In three semesters, he would like to return to the area.
"When I complete my training, I want to come back to this area Lawrence, Baldwin or Johnson County to pursue a job in this area as a paramedic," he said.
In the meantime
McCann, the son of John McCann and Barbara Hakkio, won't be far from Baldwin City this summer. He is an assistant manager at a water park facility in Prairie Village. He managed the Baldwin City pool last summer.
He is excited about the summer and moving to Norman, Okla., a suburb of Oklahoma City, but he will miss the community he became a part of.
"Graduation will be a really exciting day for me," McCann said. "It will also be a sad time for me leaving Baldwin on a full-time basis. I am leaving behind a lot of friends and experiences and memories I don't want to leave."
His time here often meant juggling a full class load he took 17 hours his last semester with medical and fire calls. On a recent Friday, he woke up to a medical call, attended his 8 a.m. class, had a mid-morning medical call, ate lunch and went to a fire call instead of his afternoon class.
"It did that the whole rest of the day," he said. "We would consider that a very busy day."
And there are times when days go by without a medical or fire call.
"There is no typical day," he said.
What didn't change was McCann's dedication to the job and his reason for doing it. He loves working with people, even if it is not in the best of situations.
"Losing a patient, by far," he said is the worst part of his job. "It never gets any easier. Eventually you develop a callus nature to it, and it doesn't bother you quite as much. Nothing you ever do will keep it from bothering you when you lose somebody. It is never easy to walk in the next room and tell family members we tried our hardest, without success. It can be very difficult."
And he often found it hard working in a community where he came to know so many people.
"Being in a small community, it's never easy hearing an address you immediately know," he said. "Your heart sinks to the bottom of your stomach."
There is a best part of the job, too.
"The rewarding nature of it," he said. "I love working with people. When somebody feels like they have a big enough problem to call 911, and I can show up and provide the care to make them better, then I can always walk away with a smile on my face."
McCann said his experiences in the Baldwin community were valuable to his future as a paramedic.

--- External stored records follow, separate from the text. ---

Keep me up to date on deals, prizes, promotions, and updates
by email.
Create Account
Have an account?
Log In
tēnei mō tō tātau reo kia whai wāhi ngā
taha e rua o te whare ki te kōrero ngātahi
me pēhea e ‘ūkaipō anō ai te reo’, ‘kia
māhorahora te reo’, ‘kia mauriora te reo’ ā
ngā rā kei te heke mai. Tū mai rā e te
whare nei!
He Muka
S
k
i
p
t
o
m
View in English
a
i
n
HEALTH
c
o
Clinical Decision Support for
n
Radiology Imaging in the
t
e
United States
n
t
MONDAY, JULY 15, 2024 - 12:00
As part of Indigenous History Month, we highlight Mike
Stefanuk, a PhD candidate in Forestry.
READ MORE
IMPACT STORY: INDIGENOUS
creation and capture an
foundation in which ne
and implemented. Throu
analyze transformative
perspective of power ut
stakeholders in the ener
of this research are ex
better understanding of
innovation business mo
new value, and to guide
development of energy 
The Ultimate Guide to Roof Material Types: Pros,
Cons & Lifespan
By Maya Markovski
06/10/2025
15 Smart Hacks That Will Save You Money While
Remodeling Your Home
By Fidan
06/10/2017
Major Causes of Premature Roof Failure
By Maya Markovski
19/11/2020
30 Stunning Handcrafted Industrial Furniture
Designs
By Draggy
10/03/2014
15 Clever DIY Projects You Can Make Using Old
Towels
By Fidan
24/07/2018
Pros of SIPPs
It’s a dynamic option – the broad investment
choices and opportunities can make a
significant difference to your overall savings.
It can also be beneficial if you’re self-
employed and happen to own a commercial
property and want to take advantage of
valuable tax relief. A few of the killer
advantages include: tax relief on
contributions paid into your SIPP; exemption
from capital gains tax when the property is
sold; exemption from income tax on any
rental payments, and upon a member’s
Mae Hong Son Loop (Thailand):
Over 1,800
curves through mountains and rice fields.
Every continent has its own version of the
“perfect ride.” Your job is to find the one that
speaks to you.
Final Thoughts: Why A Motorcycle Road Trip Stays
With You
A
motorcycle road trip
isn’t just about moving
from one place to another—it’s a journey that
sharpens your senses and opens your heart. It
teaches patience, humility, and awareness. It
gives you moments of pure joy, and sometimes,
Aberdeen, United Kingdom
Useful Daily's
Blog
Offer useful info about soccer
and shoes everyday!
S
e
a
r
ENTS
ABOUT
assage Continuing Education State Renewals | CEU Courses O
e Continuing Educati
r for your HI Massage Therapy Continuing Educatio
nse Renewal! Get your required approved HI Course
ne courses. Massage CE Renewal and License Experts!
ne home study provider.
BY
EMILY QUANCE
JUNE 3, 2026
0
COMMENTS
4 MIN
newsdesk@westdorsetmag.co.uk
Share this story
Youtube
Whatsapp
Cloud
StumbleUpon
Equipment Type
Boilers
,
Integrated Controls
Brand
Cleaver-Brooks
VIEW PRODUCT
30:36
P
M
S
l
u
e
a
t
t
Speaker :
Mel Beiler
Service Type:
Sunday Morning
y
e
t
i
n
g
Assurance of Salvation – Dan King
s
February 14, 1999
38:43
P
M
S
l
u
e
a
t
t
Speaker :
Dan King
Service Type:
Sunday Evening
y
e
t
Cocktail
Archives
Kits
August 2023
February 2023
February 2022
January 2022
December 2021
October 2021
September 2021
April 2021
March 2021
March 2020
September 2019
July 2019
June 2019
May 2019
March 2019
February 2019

And despite some missed and half-attended classes, he thanked the support he received from Baker University.
"I could never have been so dedicated if Baker faculty hadn't been so supportive," said McCann, who also was a resident advisor at Baker for two years. "I am not a straight-A student I never have been. I can think of numerous times of a faculty member saying, 'It's OK, we can work it out.'
"The experiences I have gotten here, I couldn't replace with anything."